A doação normal é simples e rápida. Na recepção, a pessoa preenche uma ficha de cadastro. Em seguida, é feito um teste de anemia e são verificadas algumas condições físicas, como pressão arterial e peso. O candidato a doador passa então por uma entrevista, confidencial, onde se busca saber se o sangue dessa pessoa pode oferecer algum risco. Alguns hemocentros ainda fazem o teste de autoexclusão (que deixou de ser obrigatório há alguns meses), em que o doador indica, em uma votação confidencial, se tem comportamento de risco para a Aids. Após essas etapas, o sangue é coletado e armazenado em uma bolsa. O doador é dispensado, então, com a recomendação de evitar esforço físico naquele dia.
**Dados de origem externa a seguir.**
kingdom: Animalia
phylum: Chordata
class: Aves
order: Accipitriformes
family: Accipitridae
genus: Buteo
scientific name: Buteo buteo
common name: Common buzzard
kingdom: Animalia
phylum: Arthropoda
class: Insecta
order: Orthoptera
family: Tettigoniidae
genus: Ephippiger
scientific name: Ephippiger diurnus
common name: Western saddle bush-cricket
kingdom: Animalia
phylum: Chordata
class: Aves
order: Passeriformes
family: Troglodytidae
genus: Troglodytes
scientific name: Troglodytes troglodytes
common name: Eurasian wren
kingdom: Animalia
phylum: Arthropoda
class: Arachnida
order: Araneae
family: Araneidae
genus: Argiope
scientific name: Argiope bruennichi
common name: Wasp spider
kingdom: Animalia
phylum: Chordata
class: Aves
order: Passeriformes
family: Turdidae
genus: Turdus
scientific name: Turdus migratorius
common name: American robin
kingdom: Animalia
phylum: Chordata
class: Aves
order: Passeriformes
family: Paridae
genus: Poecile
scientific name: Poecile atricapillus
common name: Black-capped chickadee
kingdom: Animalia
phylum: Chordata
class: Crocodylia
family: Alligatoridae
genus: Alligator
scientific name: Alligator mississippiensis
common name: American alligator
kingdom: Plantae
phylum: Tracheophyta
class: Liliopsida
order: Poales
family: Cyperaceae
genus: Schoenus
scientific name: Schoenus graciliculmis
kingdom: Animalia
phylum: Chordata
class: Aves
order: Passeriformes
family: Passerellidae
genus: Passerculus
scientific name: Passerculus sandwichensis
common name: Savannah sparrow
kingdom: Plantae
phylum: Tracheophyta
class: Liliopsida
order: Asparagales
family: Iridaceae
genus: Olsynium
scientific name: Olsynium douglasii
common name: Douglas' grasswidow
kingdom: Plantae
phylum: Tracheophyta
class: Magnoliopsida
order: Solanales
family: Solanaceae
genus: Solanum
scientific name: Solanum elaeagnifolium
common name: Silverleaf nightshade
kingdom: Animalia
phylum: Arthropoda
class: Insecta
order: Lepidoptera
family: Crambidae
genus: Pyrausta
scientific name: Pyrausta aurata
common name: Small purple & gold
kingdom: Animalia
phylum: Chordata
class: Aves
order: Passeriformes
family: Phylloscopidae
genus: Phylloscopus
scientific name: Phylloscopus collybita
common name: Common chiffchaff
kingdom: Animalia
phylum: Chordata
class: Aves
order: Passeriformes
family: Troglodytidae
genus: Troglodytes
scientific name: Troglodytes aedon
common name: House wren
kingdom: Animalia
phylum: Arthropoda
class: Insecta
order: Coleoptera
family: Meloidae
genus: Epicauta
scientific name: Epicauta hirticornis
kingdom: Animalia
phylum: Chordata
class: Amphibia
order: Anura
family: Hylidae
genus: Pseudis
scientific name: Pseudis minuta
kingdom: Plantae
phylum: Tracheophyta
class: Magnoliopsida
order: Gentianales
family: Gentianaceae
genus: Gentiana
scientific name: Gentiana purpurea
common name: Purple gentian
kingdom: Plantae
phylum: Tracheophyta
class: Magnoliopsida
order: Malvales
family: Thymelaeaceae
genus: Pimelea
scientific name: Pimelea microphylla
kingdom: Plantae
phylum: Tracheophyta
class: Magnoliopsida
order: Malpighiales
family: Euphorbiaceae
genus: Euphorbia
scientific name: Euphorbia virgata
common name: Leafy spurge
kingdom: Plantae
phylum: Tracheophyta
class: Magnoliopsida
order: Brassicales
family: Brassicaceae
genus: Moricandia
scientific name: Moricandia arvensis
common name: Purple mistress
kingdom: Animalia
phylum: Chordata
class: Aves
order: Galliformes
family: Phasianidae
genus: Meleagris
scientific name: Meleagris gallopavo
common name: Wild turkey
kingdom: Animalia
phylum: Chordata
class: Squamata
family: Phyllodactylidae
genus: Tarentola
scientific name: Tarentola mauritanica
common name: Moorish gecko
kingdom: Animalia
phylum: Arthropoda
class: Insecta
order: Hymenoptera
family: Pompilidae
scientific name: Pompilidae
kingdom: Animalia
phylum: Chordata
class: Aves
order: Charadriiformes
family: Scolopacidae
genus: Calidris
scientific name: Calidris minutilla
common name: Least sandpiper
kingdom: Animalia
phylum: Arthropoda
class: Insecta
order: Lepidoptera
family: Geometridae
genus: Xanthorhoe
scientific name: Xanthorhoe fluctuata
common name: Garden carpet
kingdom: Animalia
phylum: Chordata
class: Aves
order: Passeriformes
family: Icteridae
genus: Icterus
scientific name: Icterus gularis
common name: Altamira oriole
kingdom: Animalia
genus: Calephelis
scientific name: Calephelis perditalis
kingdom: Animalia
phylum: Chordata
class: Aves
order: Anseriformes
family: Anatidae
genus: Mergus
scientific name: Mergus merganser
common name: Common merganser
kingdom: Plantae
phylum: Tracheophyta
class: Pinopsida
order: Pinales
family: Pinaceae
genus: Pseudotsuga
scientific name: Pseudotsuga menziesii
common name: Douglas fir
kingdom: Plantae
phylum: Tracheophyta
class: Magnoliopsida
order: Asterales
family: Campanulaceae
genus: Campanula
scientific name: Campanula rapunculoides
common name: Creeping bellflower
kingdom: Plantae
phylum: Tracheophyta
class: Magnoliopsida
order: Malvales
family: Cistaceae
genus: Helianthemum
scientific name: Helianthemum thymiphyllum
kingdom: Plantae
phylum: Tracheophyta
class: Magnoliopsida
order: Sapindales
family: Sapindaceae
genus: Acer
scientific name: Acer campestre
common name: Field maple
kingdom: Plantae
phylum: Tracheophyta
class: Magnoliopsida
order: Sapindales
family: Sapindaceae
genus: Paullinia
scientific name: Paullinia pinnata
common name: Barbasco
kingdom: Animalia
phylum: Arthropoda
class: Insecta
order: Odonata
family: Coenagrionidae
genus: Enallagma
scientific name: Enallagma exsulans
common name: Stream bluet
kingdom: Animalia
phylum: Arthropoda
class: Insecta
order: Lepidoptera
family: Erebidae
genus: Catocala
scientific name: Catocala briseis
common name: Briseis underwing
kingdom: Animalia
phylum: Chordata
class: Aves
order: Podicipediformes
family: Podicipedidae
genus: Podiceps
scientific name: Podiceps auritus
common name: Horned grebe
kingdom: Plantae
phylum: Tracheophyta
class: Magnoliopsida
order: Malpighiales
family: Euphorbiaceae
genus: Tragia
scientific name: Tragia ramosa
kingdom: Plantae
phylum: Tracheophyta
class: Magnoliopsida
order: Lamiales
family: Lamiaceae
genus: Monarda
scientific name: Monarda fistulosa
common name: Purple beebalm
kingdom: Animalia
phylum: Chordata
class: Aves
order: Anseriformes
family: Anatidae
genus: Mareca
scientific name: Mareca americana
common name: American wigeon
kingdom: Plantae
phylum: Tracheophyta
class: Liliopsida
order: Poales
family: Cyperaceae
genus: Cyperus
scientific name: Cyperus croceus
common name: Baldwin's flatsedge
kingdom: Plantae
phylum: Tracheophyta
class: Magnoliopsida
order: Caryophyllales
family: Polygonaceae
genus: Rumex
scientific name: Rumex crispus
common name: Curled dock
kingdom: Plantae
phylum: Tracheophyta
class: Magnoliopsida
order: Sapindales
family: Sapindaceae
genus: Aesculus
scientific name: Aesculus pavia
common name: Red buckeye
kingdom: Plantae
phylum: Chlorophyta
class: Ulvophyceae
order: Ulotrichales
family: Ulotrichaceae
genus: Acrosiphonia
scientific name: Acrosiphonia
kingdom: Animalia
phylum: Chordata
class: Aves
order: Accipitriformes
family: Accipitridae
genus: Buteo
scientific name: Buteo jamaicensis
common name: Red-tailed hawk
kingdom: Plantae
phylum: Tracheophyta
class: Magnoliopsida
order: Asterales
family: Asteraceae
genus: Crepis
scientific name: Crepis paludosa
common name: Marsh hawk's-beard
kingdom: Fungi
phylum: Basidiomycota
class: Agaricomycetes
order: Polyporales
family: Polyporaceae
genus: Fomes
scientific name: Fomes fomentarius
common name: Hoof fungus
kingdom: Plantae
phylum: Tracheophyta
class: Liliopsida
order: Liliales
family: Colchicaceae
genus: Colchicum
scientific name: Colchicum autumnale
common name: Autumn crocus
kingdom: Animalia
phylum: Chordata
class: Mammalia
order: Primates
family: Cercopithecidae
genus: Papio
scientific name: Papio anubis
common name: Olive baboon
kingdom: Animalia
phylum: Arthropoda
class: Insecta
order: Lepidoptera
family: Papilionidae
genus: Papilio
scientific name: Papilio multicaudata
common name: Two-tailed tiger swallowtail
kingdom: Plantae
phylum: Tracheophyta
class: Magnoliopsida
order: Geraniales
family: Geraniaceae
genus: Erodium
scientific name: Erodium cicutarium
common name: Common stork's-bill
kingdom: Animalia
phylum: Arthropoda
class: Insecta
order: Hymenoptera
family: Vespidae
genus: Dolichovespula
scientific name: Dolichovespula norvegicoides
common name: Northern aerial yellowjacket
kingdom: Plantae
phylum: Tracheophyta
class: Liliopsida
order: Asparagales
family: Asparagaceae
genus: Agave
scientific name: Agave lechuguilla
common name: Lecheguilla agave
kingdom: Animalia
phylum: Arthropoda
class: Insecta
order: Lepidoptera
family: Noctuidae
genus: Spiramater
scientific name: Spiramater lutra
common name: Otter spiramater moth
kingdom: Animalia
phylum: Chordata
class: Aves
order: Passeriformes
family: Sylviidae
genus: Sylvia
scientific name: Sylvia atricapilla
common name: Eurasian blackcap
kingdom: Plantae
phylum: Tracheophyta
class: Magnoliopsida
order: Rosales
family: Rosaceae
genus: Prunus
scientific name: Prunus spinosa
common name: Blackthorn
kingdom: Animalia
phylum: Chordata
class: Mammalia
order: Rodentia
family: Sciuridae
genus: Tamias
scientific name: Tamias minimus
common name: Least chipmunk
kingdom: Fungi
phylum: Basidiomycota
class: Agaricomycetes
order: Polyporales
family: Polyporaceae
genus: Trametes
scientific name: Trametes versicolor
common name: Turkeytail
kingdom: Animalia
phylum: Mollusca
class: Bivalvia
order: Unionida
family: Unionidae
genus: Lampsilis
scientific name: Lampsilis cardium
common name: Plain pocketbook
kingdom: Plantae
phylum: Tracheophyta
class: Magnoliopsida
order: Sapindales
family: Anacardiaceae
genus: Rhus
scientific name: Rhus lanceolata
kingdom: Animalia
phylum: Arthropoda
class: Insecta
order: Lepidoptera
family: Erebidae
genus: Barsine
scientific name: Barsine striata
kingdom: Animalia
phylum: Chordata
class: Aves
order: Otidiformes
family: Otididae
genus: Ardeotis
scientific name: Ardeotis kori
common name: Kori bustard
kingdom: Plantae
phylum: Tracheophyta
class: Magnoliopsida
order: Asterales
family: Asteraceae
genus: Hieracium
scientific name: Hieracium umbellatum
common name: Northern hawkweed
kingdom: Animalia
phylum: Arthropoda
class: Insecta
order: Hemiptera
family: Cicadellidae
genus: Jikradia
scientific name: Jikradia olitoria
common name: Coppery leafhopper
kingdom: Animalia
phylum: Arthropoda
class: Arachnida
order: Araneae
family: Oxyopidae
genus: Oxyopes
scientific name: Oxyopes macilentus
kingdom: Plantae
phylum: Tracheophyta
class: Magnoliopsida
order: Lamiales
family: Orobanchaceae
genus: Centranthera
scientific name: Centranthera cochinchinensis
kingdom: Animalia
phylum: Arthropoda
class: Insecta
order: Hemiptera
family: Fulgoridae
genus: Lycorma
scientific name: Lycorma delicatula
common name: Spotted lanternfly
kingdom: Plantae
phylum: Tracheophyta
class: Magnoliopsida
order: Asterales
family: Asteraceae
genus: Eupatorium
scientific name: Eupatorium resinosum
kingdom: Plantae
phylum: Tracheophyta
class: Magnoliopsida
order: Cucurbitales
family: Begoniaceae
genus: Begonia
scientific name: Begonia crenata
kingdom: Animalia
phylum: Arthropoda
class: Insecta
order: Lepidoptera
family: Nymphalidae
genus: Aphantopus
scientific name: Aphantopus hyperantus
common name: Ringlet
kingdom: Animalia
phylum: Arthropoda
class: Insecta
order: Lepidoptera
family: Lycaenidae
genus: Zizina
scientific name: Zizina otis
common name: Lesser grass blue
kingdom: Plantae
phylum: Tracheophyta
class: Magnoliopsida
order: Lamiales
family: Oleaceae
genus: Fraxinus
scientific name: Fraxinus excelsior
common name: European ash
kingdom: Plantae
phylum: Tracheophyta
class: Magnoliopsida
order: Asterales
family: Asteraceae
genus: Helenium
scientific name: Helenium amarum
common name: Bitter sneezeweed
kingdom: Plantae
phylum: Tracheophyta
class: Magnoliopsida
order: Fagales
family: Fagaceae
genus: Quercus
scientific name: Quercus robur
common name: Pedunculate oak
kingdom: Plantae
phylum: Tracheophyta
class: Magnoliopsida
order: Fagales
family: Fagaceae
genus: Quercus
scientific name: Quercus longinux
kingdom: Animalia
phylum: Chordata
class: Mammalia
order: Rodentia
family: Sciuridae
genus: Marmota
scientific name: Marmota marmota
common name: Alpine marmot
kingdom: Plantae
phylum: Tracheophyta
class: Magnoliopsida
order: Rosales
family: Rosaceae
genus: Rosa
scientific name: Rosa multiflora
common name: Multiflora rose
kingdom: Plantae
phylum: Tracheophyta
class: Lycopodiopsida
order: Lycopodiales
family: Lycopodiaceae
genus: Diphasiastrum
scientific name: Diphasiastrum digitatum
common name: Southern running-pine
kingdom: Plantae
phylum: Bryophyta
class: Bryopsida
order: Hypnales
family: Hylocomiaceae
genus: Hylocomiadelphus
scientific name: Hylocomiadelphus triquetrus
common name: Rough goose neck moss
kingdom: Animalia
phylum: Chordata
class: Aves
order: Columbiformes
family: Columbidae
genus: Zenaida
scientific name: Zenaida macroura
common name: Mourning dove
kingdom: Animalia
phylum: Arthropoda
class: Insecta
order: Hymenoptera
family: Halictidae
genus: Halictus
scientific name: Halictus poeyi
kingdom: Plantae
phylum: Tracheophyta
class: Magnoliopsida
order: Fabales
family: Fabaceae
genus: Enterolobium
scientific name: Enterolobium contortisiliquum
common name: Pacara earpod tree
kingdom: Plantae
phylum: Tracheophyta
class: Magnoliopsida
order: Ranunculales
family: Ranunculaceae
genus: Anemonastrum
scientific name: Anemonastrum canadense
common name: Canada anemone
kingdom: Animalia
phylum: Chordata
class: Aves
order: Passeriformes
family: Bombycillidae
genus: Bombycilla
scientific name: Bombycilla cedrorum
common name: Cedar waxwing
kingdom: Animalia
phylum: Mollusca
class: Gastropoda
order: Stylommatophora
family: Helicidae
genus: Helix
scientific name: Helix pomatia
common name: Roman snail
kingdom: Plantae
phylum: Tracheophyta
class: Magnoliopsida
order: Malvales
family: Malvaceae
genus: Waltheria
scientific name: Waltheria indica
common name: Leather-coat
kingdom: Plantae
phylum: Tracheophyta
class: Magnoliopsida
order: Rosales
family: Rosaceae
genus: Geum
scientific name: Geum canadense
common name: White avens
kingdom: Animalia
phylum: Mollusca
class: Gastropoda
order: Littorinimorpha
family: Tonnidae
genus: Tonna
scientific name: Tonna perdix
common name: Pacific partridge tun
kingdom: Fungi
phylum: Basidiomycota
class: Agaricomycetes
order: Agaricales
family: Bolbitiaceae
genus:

Os poucos problemas que surgem no ato de doar sangue são devidos à ansiedade dos doadores, diz Wagner de Castro. Eventualmente podem ocorrer queda de pressão, desmaio, escurecimento da vista, falta de ar etc., mas há sempre uma equipe médica e aparelhamento adequado para lidar com esses casos.

Depois de coletado o sangue, seus componentes (plaquetas, plasma, hemácias e crioprecipitado) são separados e ficam armazenados até o resultado dos testes sorológicos. Quando os exames indicam que o sangue é de boa qualidade, ele é encaminhado aos hospitais. Cada doador pode beneficiar até quatro pacientes com uma única bolsa.

Para fazer uma nova doação é preciso aguardar 60 dias, no caso de homens – observado o limite de quatro vezes ao ano –, e 90 dias, no de mulheres, com o máximo de três coletas anuais. Também é possível fazer a doação por aférese, na qual, explica a médica hemoterapeuta Giuseppina Maria Patavino, da Fundação Pró-Sangue, o sangue vai diretamente para uma máquina que faz o fracionamento dos componentes. Neste caso, somente as plaquetas vão para uma bolsa, enquanto o restante é devolvido ao organismo do doador. Essa modalidade é muito usada para beneficiar pacientes de transplante de medula ou que passam por quimioterapia e precisam de plaquetas, que são as responsáveis pela coagulação do sangue, uma vez que sua ausência provoca fortes sangramentos, podendo levar à morte do paciente.

Como o organismo de uma pessoa saudável automaticamente produz mais plaquetas quando elas são retiradas, a recuperação é quase imediata. Nesse caso, o intervalo entre doações é menor: de três a cinco dias, com o limite de 24 vezes ao ano. Porém, enquanto a doação comum leva de dez a quinze minutos, por aférese exige disponibilidade do doador por um período maior, que vai de 50 a 90 minutos.

Giuseppina explica que, quando se juntam plaquetas de doadores diferentes, cria-se um mix que nem sempre é bem tolerado pelos receptores. A vantagem da doação por aférese é que ela permite que pacientes com resistência imunológica debilitada, como os que são submetidos a quimioterapia ou radioterapia, tenham menos reações alérgicas, por receber plaquetas de uma única pessoa.